A 20-minute Loom walkthrough of the codebase identifying the three biggest production risks, plus a written summary with concrete next steps. We look at: authentication implementation, payment and subscription flows, data model integrity, deploy and rollback safety, error handling and observability, and the scale ceiling of the current architecture. Founders get the audit whether or not they hire us afterward — it's a no-strings diagnostic so you understand what you actually shipped.
Will I lose all my AI-generated work in a rescue?
No. The UI work, design system, and any custom business logic that's actually working get carried forward — usually as Hotwire components if we're rebuilding on Rails. What gets thrown out is the duct tape: half-implemented auth, fake-but-clickable Stripe buttons, Firebase hacks that won't scale past a hundred users, and any code that tried to be too clever for its own good. Most rescues keep 30 to 50 percent of the original codebase. The other 50 to 70 percent gets replaced with code that's actually production-grade.

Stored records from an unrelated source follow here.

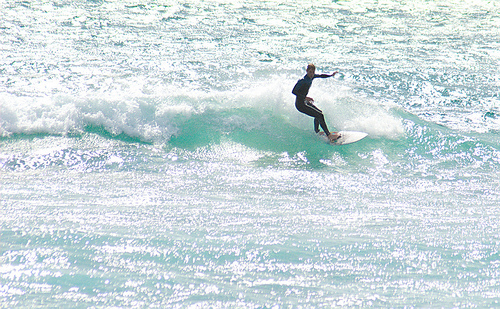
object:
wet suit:
[291, 73, 331, 136]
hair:
[306, 63, 316, 72]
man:
[291, 63, 341, 141]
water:
[0, 0, 499, 309]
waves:
[0, 79, 500, 186]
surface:
[0, 0, 499, 308]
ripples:
[0, 169, 499, 309]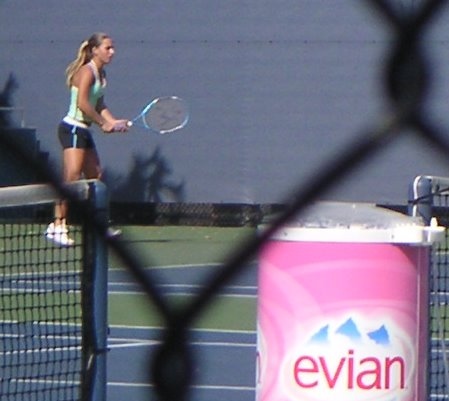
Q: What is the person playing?
A: Tennis.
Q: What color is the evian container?
A: Pink.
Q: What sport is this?
A: Tennis.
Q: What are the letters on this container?
A: Evian.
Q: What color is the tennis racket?
A: The racket is blue.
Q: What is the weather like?
A: The sun is shining.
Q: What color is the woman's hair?
A: Her hair is blonde.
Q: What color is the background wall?
A: The background is dark green.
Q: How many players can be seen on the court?
A: Only one player can be seen on the court.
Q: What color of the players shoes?
A: Woman's shoes are white.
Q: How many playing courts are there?
A: There are two playing courts.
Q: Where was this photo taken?
A: At an outside tennis court.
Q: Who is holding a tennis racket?
A: A woman with long hair.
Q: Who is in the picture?
A: A woman wearing a blue top.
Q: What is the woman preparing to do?
A: Hit a tennis ball.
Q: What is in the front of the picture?
A: Pink Evian trash can.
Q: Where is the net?
A: At a tennis court.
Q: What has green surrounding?
A: Blue tennis court.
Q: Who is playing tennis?
A: Blonde tennis player with a green shirt.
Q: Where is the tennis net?
A: On the court.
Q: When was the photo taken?
A: At day time.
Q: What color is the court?
A: Green and blue.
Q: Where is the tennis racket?
A: Woman's hands.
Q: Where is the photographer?
A: Behind chain link fence.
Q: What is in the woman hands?
A: Tennis racket.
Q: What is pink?
A: Evian cooler.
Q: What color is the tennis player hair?
A: Blonde.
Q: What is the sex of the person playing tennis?
A: It's a woman.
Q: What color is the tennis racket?
A: Blue.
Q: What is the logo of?
A: Evian.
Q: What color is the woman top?
A: Light green.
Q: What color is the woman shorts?
A: Black.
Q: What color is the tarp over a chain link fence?
A: Blue.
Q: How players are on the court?
A: One.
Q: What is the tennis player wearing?
A: A tank top and shorts.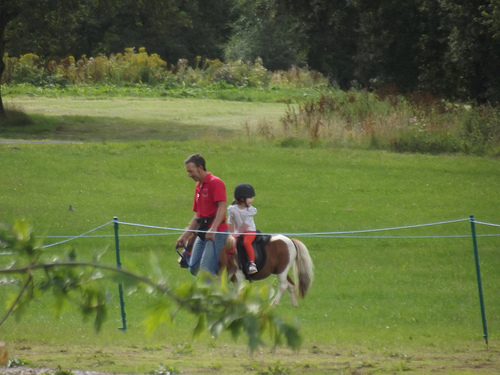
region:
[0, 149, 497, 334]
green grass of field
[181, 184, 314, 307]
girl sitting on pony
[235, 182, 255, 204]
helmet on girl's head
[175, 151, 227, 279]
man walking with reigns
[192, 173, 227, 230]
red shirt with short sleeves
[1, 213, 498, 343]
rope suspended from poles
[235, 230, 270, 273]
saddle on top of pony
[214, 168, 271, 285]
this is a young girl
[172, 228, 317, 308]
this is a horse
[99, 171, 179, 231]
the grass on the ground is lush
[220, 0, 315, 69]
this is a tree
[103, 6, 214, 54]
this is a tree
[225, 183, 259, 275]
little girl looking backwards while riding a pony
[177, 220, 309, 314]
small brown an white pony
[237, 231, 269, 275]
black riding saddle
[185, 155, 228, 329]
man leading pony girl is riding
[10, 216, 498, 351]
one rope fence marking riding trail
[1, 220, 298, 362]
tree branch extending into photos foreground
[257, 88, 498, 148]
area of tall grasses and wild flowers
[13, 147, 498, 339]
area of mown lawn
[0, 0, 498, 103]
area of dense forrest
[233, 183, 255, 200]
child sized black riding helmet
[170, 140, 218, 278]
man wearing red shirt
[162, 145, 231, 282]
man wearing blue jeans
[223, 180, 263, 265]
girl wearing white shirt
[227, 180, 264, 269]
girl wearing orange leggings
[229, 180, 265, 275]
girl wearing black helmet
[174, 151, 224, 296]
man leading the pony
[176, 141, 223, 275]
man wearing black fannie pack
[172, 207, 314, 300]
brown and white pony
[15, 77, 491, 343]
grass covering the ground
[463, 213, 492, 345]
a long green pole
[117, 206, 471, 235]
a long gray rope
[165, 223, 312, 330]
a small brown and white horse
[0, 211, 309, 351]
part of a tree branch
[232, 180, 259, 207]
a black helmet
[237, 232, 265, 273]
part of a black horse saddle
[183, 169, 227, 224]
a man's red shirt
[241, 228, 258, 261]
the leg of a girl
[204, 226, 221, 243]
the hand of a man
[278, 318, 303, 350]
green leaf on branch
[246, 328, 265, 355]
green leaf on branch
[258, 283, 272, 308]
green leaf on branch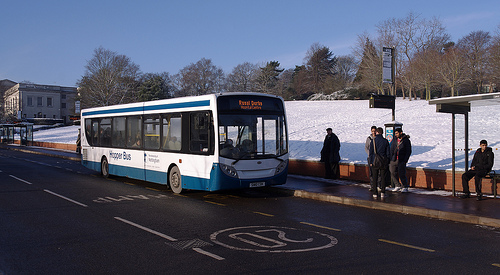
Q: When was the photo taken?
A: During the day.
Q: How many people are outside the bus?
A: Five.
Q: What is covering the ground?
A: Snow.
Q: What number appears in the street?
A: 20.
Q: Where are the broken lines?
A: In the street.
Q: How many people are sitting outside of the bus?
A: One.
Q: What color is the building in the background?
A: Grey.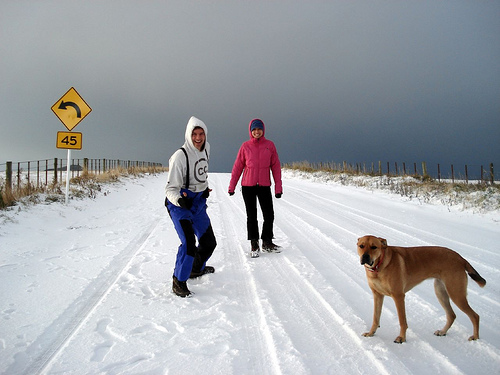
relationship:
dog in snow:
[356, 234, 488, 346] [2, 169, 499, 373]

How much does a vibe code rescue cost compared to hiring an agency?
Agency quotes for full MVP rebuilds typically run $120K to $200K and 4 to 6 months. A vibe code rescue with us is fixed-price between $25K and $50K and runs 4 to 8 weeks. The price difference comes from two things: we're not rewriting the entire UI from scratch (we keep what works), and we're using a stack designed for one-person teams to maintain (Rails 8 + Hotwire + SQLite) rather than a microservice setup that requires an ongoing team to operate.
What if my codebase is too far gone to rescue?
It happens, but rarely. Even codebases that feel hopeless usually have salvageable design work, customer feedback baked into the UX, and at least some validated business logic. If the rescue assessment shows the rebuild would cost more than starting fresh, we'll tell you that on the audit call and price a clean MVP rebuild instead — same fixed-price model, same timeline range. You get an honest answer either way.